Dear hidden bird, full oft I’ve heard
Your pleasant invitation,
And searched for you amid your boughs
With fruitless observation.
Too near and yet too far you seem.
For mortals to discover.
You call me, yet I cannot come,
And am your hopeless lover.
Like all that is too sweet and fair,
I never can come near you.
Your songs fill all the summer air—
I only sit and hear you.
GERRISH ISLAND, July 11, 1890.

O. B. Frothingham to Mr. Cranch

BOSTON, November 16, 1890.
  Your Sonnets to O.B.F. in your last volume touched me deeply. Would the subject were worthy of them! Such recognition is more than reward enough. There is real satisfaction to one who has flung abroad so many seeds that have perished because they had no right to live, that some have lodged in a poetic soul and brought forth such fruit.

  Your lines on “Old Age” in “Scribner’s” for October too were most pathetic. They brought tears to my eyes, I accept the greeting, I entertain the trust. The hope grows sweeter and dearer as the shadows gather.

  I should have been to see you long ago if I had been able; but mine has been a miserable Autumn. Pain and weakness have kept me in town and have greatly circumscribed my walking in the city. . . .

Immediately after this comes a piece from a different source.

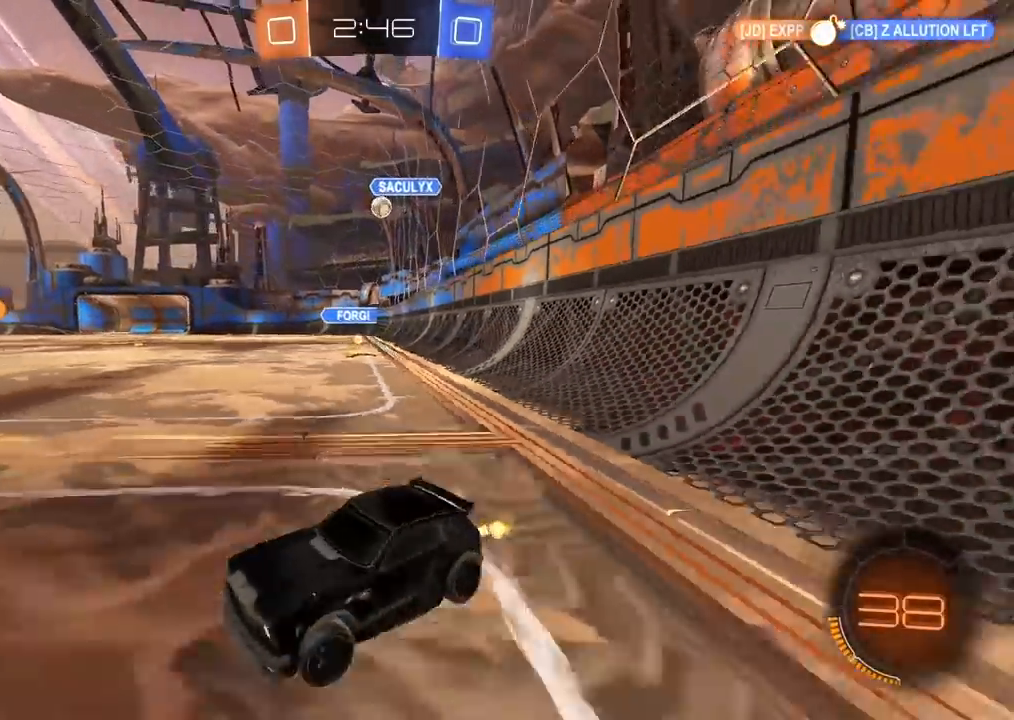
{"dt_ms": 500, "buttons": ["R2"], "left_stick": "left", "right_stick": "center", "events": [[83, "L1", "down"], [183, "L1", "up"], [350, "left_stick", "center"], [400, "left_stick", "left"]]}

Mr. Cranch to his brother Edward

CAMBRIDGE, December 28, 1890.
  I usually go to church, but this morning wife and daughter take my place, and I perform the secular duty of going to the P. O., and behold I am rewarded with your letter written Xmas Day. . . . Your letter makes brighter to me even this bright sunshiny day. But I don’t like that picture of you I see sitting on Christmas Day over your fire, with your little black-and-tan for company, and all the family away, and the snow coming down and the wind howling, and you covering up your fire and turning in—all alone in your house. I wait with some anxiety to hear they have returned. Your account of your streetcar experiences is all in your best vein. But the idea of an old gentleman past eighty being suffered by his wife and daughter to perambulate the winter streets and vex his soul out buying Xmas presents, is not to be tolerated.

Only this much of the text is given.